We’ve seen a lot of would-be grant writing competitors come and go, and the ones that commonly go have something in common: they offer a huge array of disparate services. Grant writing. Program development. Board training. Evaluation. Curriculums. Lobbying. Staff training. Guacamole recipes.

Okay, I made that last one up. Still, a cliché encapsulates the disparate-service approach of some firms: “Jack of all trades and master of none.” I see firms marketing half a dozen (or more) different services and think they’re likely not very good at any. How many restaurants make six different cuisines well? None, or nearly none. Any single field, including the highly specialized form of technical writing that is grant writing, is extremely difficult to master.
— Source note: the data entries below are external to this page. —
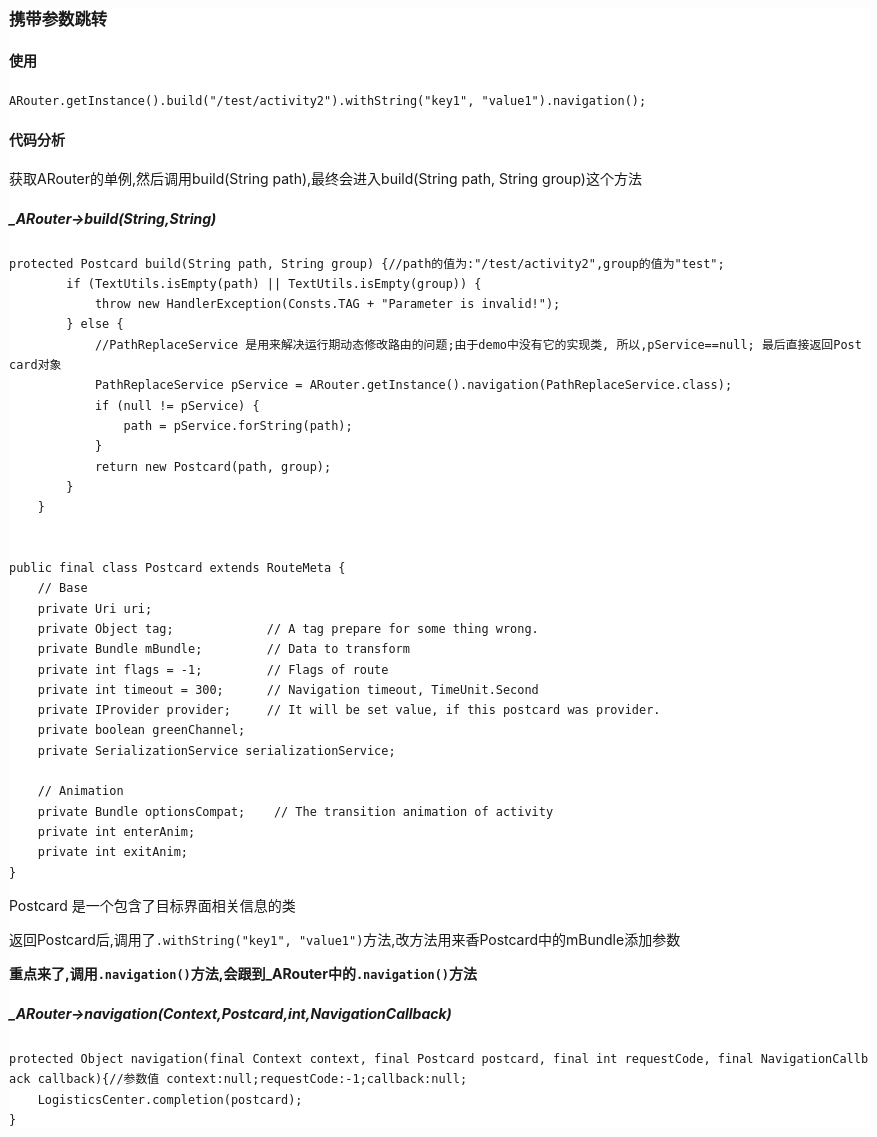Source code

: 
### 携带参数跳转
#### 使用
```
ARouter.getInstance().build("/test/activity2").withString("key1", "value1").navigation();
```
#### 代码分析
获取ARouter的单例,然后调用build(String path),最终会进入build(String path, String group)这个方法

##### _ARouter->build(String,String)
```
protected Postcard build(String path, String group) {//path的值为:"/test/activity2",group的值为"test";
        if (TextUtils.isEmpty(path) || TextUtils.isEmpty(group)) {
            throw new HandlerException(Consts.TAG + "Parameter is invalid!");
        } else {
        	//PathReplaceService 是用来解决运行期动态修改路由的问题;由于demo中没有它的实现类, 所以,pService==null; 最后直接返回Postcard对象
            PathReplaceService pService = ARouter.getInstance().navigation(PathReplaceService.class);
            if (null != pService) {
                path = pService.forString(path);
            }
            return new Postcard(path, group);
        }
    }


public final class Postcard extends RouteMeta {
	// Base
    private Uri uri;
    private Object tag;             // A tag prepare for some thing wrong.
    private Bundle mBundle;         // Data to transform
    private int flags = -1;         // Flags of route
    private int timeout = 300;      // Navigation timeout, TimeUnit.Second
    private IProvider provider;     // It will be set value, if this postcard was provider.
    private boolean greenChannel;
    private SerializationService serializationService;

    // Animation
    private Bundle optionsCompat;    // The transition animation of activity
    private int enterAnim;
    private int exitAnim;
}
```

Postcard 是一个包含了目标界面相关信息的类


返回Postcard后,调用了```.withString("key1", "value1")```方法,改方法用来香Postcard中的mBundle添加参数

**重点来了,调用```.navigation()```方法,会跟到_ARouter中的```.navigation()```方法**

##### _ARouter->navigation(Context,Postcard,int,NavigationCallback)
```
protected Object navigation(final Context context, final Postcard postcard, final int requestCode, final NavigationCallback callback){//参数值 context:null;requestCode:-1;callback:null;
	LogisticsCenter.completion(postcard);
}
```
Few firms are likely to have mastered many, vaguely related, and specialized services.*

To my mind, claiming to do even three disparate things at a professional level is improbable. Advertising many together seems like the mark of an amateur, or someone chucking as many stones as they can in order to see what hits. Individual targeting of one or two services is more likely to yield a good outcome.

Grant writing and marketing, for example, have very little to do with each other. Even grant writing and donor management are very different skills, much like coding software is a very different skill from selling software—even if both positions involve software in some way.

Not surprisingly, I recently saw a particular firm’s website that demonstrates some of these themes. I’m not going to name it, but if you’ve been around the nonprofit block a few times you’ve probably seen it or ones similar to it.


* The possible exception to this is of course Amazon, which is (so far) successfully mastering an astonishing and growing array of unrelated-seeming services.